Work to be completed
Copy out the rows below with "top-left" replaced by "upper-left", leaving everything else unchanged.

Data to examine
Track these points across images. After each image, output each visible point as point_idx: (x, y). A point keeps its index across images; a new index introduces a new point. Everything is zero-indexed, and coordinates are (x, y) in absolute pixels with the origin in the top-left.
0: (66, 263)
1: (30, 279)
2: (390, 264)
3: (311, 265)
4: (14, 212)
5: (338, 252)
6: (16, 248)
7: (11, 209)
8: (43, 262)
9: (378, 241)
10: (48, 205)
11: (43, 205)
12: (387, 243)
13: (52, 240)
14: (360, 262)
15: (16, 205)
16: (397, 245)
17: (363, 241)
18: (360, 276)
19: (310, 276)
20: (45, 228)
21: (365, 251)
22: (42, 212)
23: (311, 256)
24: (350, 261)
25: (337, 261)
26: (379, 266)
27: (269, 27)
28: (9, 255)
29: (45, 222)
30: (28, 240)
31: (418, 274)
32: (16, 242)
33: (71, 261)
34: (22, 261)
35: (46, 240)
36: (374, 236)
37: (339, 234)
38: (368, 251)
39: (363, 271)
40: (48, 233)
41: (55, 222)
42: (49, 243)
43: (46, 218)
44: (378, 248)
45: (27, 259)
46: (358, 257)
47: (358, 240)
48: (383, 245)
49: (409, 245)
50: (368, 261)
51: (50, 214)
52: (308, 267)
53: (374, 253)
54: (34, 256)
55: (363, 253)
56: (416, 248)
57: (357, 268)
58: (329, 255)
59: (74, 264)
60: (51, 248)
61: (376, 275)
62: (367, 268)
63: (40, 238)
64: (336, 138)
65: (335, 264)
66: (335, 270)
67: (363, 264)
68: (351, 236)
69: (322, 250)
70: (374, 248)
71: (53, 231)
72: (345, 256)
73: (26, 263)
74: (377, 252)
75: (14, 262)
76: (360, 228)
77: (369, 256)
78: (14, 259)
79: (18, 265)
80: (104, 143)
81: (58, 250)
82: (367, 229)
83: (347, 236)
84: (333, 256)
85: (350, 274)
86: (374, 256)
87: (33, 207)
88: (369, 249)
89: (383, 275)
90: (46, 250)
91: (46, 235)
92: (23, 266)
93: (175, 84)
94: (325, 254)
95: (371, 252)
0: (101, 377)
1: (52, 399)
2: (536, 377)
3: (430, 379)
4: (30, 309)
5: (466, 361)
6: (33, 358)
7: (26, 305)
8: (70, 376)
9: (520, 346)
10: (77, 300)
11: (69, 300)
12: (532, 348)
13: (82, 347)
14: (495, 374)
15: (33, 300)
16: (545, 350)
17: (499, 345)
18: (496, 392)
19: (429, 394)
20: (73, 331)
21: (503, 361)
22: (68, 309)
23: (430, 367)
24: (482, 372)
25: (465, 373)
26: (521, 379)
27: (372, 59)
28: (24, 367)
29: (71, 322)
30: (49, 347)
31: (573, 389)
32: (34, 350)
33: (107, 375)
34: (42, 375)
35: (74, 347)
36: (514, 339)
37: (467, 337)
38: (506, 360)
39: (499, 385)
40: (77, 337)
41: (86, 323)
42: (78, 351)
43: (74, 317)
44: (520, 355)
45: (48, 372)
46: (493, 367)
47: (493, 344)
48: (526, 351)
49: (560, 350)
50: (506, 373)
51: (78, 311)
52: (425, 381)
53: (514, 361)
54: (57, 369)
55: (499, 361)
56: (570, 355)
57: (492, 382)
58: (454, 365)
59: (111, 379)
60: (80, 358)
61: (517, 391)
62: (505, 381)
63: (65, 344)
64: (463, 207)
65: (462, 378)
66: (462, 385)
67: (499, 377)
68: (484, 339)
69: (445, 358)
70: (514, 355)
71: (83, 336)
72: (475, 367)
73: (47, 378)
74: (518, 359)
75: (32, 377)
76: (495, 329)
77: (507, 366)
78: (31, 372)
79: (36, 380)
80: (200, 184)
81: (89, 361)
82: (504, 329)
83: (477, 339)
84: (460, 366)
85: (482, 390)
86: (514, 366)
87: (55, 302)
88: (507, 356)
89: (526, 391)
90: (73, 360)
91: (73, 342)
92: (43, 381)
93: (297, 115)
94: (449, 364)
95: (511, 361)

Task response
Track these points across images. After each image, output each visible point as point_idx: (x, y). A point keeps its index across images; a new index introduces a new point. Everything is zero-indexed, and coordinates are (x, y) in absolute pixels with the origin in the upper-left.
0: (66, 263)
1: (30, 279)
2: (390, 264)
3: (311, 265)
4: (14, 212)
5: (338, 252)
6: (16, 248)
7: (11, 209)
8: (43, 262)
9: (378, 241)
10: (48, 205)
11: (43, 205)
12: (387, 243)
13: (52, 240)
14: (360, 262)
15: (16, 205)
16: (397, 245)
17: (363, 241)
18: (360, 276)
19: (310, 276)
20: (45, 228)
21: (365, 251)
22: (42, 212)
23: (311, 256)
24: (350, 261)
25: (337, 261)
26: (379, 266)
27: (269, 27)
28: (9, 255)
29: (45, 222)
30: (28, 240)
31: (418, 274)
32: (16, 242)
33: (71, 261)
34: (22, 261)
35: (46, 240)
36: (374, 236)
37: (339, 234)
38: (368, 251)
39: (363, 271)
40: (48, 233)
41: (55, 222)
42: (49, 243)
43: (46, 218)
44: (378, 248)
45: (27, 259)
46: (358, 257)
47: (358, 240)
48: (383, 245)
49: (409, 245)
50: (368, 261)
51: (50, 214)
52: (308, 267)
53: (374, 253)
54: (34, 256)
55: (363, 253)
56: (416, 248)
57: (357, 268)
58: (329, 255)
59: (74, 264)
60: (51, 248)
61: (376, 275)
62: (367, 268)
63: (40, 238)
64: (336, 138)
65: (335, 264)
66: (335, 270)
67: (363, 264)
68: (351, 236)
69: (322, 250)
70: (374, 248)
71: (53, 231)
72: (345, 256)
73: (26, 263)
74: (377, 252)
75: (14, 262)
76: (360, 228)
77: (369, 256)
78: (14, 259)
79: (18, 265)
80: (104, 143)
81: (58, 250)
82: (367, 229)
83: (347, 236)
84: (333, 256)
85: (350, 274)
86: (374, 256)
87: (33, 207)
88: (369, 249)
89: (383, 275)
90: (46, 250)
91: (46, 235)
92: (23, 266)
93: (175, 84)
94: (325, 254)
95: (371, 252)
0: (101, 377)
1: (52, 399)
2: (536, 377)
3: (430, 379)
4: (30, 309)
5: (466, 361)
6: (33, 358)
7: (26, 305)
8: (70, 376)
9: (520, 346)
10: (77, 300)
11: (69, 300)
12: (532, 348)
13: (82, 347)
14: (495, 374)
15: (33, 300)
16: (545, 350)
17: (499, 345)
18: (496, 392)
19: (429, 394)
20: (73, 331)
21: (503, 361)
22: (68, 309)
23: (430, 367)
24: (482, 372)
25: (465, 373)
26: (521, 379)
27: (372, 59)
28: (24, 367)
29: (71, 322)
30: (49, 347)
31: (573, 389)
32: (34, 350)
33: (107, 375)
34: (42, 375)
35: (74, 347)
36: (514, 339)
37: (467, 337)
38: (506, 360)
39: (499, 385)
40: (77, 337)
41: (86, 323)
42: (78, 351)
43: (74, 317)
44: (520, 355)
45: (48, 372)
46: (493, 367)
47: (493, 344)
48: (526, 351)
49: (560, 350)
50: (506, 373)
51: (78, 311)
52: (425, 381)
53: (514, 361)
54: (57, 369)
55: (499, 361)
56: (570, 355)
57: (492, 382)
58: (454, 365)
59: (111, 379)
60: (80, 358)
61: (517, 391)
62: (505, 381)
63: (65, 344)
64: (463, 207)
65: (462, 378)
66: (462, 385)
67: (499, 377)
68: (484, 339)
69: (445, 358)
70: (514, 355)
71: (83, 336)
72: (475, 367)
73: (47, 378)
74: (518, 359)
75: (32, 377)
76: (495, 329)
77: (507, 366)
78: (31, 372)
79: (36, 380)
80: (200, 184)
81: (89, 361)
82: (504, 329)
83: (477, 339)
84: (460, 366)
85: (482, 390)
86: (514, 366)
87: (55, 302)
88: (507, 356)
89: (526, 391)
90: (73, 360)
91: (73, 342)
92: (43, 381)
93: (297, 115)
94: (449, 364)
95: (511, 361)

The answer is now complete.